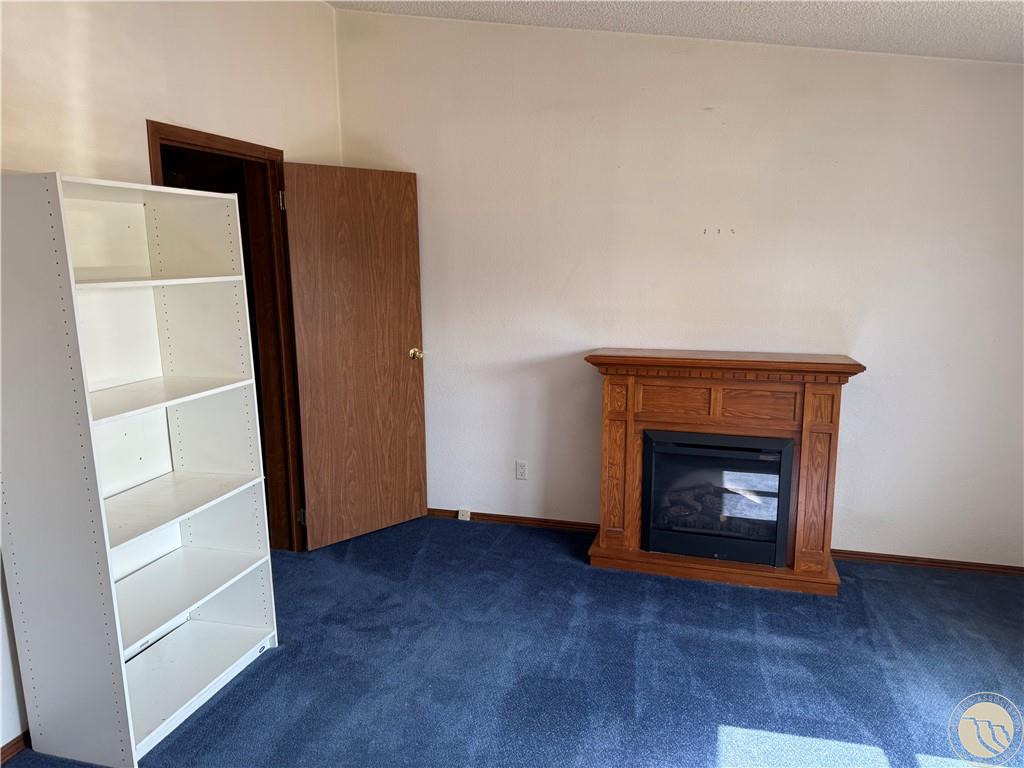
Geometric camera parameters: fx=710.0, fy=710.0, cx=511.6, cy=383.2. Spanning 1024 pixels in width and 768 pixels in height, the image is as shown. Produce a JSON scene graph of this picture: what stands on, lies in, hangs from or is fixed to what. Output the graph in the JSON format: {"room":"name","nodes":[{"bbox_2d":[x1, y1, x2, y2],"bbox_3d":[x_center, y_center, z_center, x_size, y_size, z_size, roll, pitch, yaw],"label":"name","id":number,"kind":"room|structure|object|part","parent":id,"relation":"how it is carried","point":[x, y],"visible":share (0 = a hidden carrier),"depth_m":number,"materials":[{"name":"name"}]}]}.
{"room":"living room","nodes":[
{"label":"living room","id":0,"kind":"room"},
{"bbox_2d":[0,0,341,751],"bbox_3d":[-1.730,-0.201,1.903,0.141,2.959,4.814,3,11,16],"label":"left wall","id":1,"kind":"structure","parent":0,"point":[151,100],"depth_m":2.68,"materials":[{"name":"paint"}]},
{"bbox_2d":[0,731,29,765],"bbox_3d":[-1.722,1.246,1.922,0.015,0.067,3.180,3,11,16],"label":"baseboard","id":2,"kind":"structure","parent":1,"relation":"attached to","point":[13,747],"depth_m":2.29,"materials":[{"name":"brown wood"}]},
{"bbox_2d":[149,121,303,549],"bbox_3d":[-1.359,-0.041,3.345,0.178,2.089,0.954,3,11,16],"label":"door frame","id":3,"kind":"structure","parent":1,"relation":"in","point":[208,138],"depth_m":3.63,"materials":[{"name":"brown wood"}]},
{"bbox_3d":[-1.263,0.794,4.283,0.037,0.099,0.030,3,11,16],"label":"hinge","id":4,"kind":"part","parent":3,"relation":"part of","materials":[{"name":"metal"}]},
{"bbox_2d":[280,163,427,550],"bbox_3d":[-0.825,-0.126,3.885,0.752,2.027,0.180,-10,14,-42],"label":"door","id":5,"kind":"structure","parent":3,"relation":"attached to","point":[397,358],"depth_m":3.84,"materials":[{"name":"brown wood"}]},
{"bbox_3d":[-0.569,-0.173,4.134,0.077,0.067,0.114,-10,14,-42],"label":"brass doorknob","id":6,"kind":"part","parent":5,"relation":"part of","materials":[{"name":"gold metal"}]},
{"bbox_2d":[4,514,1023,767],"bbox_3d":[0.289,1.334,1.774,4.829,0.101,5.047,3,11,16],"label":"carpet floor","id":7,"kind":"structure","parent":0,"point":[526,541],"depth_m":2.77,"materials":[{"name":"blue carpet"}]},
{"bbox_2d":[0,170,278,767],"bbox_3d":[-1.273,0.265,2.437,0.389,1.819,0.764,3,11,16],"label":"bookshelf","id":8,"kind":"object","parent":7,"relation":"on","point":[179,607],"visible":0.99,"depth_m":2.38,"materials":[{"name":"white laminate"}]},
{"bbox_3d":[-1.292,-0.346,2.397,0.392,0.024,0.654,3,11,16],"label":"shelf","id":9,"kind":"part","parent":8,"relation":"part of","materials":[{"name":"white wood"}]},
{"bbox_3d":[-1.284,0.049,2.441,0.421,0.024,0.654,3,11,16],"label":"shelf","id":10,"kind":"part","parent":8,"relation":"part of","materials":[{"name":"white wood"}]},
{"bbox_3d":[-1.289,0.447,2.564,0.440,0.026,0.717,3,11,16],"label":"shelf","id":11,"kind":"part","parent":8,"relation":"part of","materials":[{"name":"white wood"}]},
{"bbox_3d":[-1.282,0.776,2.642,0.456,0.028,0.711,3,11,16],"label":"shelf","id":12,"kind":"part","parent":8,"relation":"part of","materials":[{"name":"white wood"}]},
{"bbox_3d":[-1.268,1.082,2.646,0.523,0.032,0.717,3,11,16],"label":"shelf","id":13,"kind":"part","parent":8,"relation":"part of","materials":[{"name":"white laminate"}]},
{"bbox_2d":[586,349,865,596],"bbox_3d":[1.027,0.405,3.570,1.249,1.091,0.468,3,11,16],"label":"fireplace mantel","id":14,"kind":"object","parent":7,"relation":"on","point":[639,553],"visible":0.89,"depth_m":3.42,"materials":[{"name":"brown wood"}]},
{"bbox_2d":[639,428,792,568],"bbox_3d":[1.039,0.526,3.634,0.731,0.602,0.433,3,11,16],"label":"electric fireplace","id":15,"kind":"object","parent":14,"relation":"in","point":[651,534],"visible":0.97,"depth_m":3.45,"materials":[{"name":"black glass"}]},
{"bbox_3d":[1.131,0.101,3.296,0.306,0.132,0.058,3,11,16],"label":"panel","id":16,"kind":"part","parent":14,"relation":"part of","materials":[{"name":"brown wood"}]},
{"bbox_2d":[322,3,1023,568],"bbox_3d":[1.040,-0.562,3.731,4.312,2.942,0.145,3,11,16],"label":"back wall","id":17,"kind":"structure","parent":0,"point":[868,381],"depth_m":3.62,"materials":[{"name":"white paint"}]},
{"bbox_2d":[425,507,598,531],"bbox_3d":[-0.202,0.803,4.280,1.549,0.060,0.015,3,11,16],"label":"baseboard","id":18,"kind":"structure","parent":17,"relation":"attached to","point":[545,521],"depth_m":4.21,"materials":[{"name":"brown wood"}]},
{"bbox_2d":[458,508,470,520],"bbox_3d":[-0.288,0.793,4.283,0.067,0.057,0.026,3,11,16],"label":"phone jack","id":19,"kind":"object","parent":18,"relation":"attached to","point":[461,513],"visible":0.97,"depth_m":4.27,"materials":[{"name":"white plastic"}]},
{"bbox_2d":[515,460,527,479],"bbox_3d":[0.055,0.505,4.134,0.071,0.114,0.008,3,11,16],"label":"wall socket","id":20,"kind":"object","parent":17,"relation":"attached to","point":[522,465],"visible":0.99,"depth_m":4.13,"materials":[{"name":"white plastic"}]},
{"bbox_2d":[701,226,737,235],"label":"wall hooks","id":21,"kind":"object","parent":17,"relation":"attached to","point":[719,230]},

• Task statement: Write out the entries again, exactly as given, skipping any images.

• Solution for this exercise:
Geometric camera parameters: fx=710.0, fy=710.0, cx=511.6, cy=383.2. Spanning 1024 pixels in width and 768 pixels in height, the image is as shown. Produce a JSON scene graph of this picture: what stands on, lies in, hangs from or is fixed to what. Output the graph in the JSON format: {"room":"name","nodes":[{"bbox_2d":[x1, y1, x2, y2],"bbox_3d":[x_center, y_center, z_center, x_size, y_size, z_size, roll, pitch, yaw],"label":"name","id":number,"kind":"room|structure|object|part","parent":id,"relation":"how it is carried","point":[x, y],"visible":share (0 = a hidden carrier),"depth_m":number,"materials":[{"name":"name"}]}]}.
{"room":"living room","nodes":[
{"label":"living room","id":0,"kind":"room"},
{"bbox_2d":[0,0,341,751],"bbox_3d":[-1.730,-0.201,1.903,0.141,2.959,4.814,3,11,16],"label":"left wall","id":1,"kind":"structure","parent":0,"point":[151,100],"depth_m":2.68,"materials":[{"name":"paint"}]},
{"bbox_2d":[0,731,29,765],"bbox_3d":[-1.722,1.246,1.922,0.015,0.067,3.180,3,11,16],"label":"baseboard","id":2,"kind":"structure","parent":1,"relation":"attached to","point":[13,747],"depth_m":2.29,"materials":[{"name":"brown wood"}]},
{"bbox_2d":[149,121,303,549],"bbox_3d":[-1.359,-0.041,3.345,0.178,2.089,0.954,3,11,16],"label":"door frame","id":3,"kind":"structure","parent":1,"relation":"in","point":[208,138],"depth_m":3.63,"materials":[{"name":"brown wood"}]},
{"bbox_3d":[-1.263,0.794,4.283,0.037,0.099,0.030,3,11,16],"label":"hinge","id":4,"kind":"part","parent":3,"relation":"part of","materials":[{"name":"metal"}]},
{"bbox_2d":[280,163,427,550],"bbox_3d":[-0.825,-0.126,3.885,0.752,2.027,0.180,-10,14,-42],"label":"door","id":5,"kind":"structure","parent":3,"relation":"attached to","point":[397,358],"depth_m":3.84,"materials":[{"name":"brown wood"}]},
{"bbox_3d":[-0.569,-0.173,4.134,0.077,0.067,0.114,-10,14,-42],"label":"brass doorknob","id":6,"kind":"part","parent":5,"relation":"part of","materials":[{"name":"gold metal"}]},
{"bbox_2d":[4,514,1023,767],"bbox_3d":[0.289,1.334,1.774,4.829,0.101,5.047,3,11,16],"label":"carpet floor","id":7,"kind":"structure","parent":0,"point":[526,541],"depth_m":2.77,"materials":[{"name":"blue carpet"}]},
{"bbox_2d":[0,170,278,767],"bbox_3d":[-1.273,0.265,2.437,0.389,1.819,0.764,3,11,16],"label":"bookshelf","id":8,"kind":"object","parent":7,"relation":"on","point":[179,607],"visible":0.99,"depth_m":2.38,"materials":[{"name":"white laminate"}]},
{"bbox_3d":[-1.292,-0.346,2.397,0.392,0.024,0.654,3,11,16],"label":"shelf","id":9,"kind":"part","parent":8,"relation":"part of","materials":[{"name":"white wood"}]},
{"bbox_3d":[-1.284,0.049,2.441,0.421,0.024,0.654,3,11,16],"label":"shelf","id":10,"kind":"part","parent":8,"relation":"part of","materials":[{"name":"white wood"}]},
{"bbox_3d":[-1.289,0.447,2.564,0.440,0.026,0.717,3,11,16],"label":"shelf","id":11,"kind":"part","parent":8,"relation":"part of","materials":[{"name":"white wood"}]},
{"bbox_3d":[-1.282,0.776,2.642,0.456,0.028,0.711,3,11,16],"label":"shelf","id":12,"kind":"part","parent":8,"relation":"part of","materials":[{"name":"white wood"}]},
{"bbox_3d":[-1.268,1.082,2.646,0.523,0.032,0.717,3,11,16],"label":"shelf","id":13,"kind":"part","parent":8,"relation":"part of","materials":[{"name":"white laminate"}]},
{"bbox_2d":[586,349,865,596],"bbox_3d":[1.027,0.405,3.570,1.249,1.091,0.468,3,11,16],"label":"fireplace mantel","id":14,"kind":"object","parent":7,"relation":"on","point":[639,553],"visible":0.89,"depth_m":3.42,"materials":[{"name":"brown wood"}]},
{"bbox_2d":[639,428,792,568],"bbox_3d":[1.039,0.526,3.634,0.731,0.602,0.433,3,11,16],"label":"electric fireplace","id":15,"kind":"object","parent":14,"relation":"in","point":[651,534],"visible":0.97,"depth_m":3.45,"materials":[{"name":"black glass"}]},
{"bbox_3d":[1.131,0.101,3.296,0.306,0.132,0.058,3,11,16],"label":"panel","id":16,"kind":"part","parent":14,"relation":"part of","materials":[{"name":"brown wood"}]},
{"bbox_2d":[322,3,1023,568],"bbox_3d":[1.040,-0.562,3.731,4.312,2.942,0.145,3,11,16],"label":"back wall","id":17,"kind":"structure","parent":0,"point":[868,381],"depth_m":3.62,"materials":[{"name":"white paint"}]},
{"bbox_2d":[425,507,598,531],"bbox_3d":[-0.202,0.803,4.280,1.549,0.060,0.015,3,11,16],"label":"baseboard","id":18,"kind":"structure","parent":17,"relation":"attached to","point":[545,521],"depth_m":4.21,"materials":[{"name":"brown wood"}]},
{"bbox_2d":[458,508,470,520],"bbox_3d":[-0.288,0.793,4.283,0.067,0.057,0.026,3,11,16],"label":"phone jack","id":19,"kind":"object","parent":18,"relation":"attached to","point":[461,513],"visible":0.97,"depth_m":4.27,"materials":[{"name":"white plastic"}]},
{"bbox_2d":[515,460,527,479],"bbox_3d":[0.055,0.505,4.134,0.071,0.114,0.008,3,11,16],"label":"wall socket","id":20,"kind":"object","parent":17,"relation":"attached to","point":[522,465],"visible":0.99,"depth_m":4.13,"materials":[{"name":"white plastic"}]},
{"bbox_2d":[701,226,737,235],"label":"wall hooks","id":21,"kind":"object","parent":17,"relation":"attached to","point":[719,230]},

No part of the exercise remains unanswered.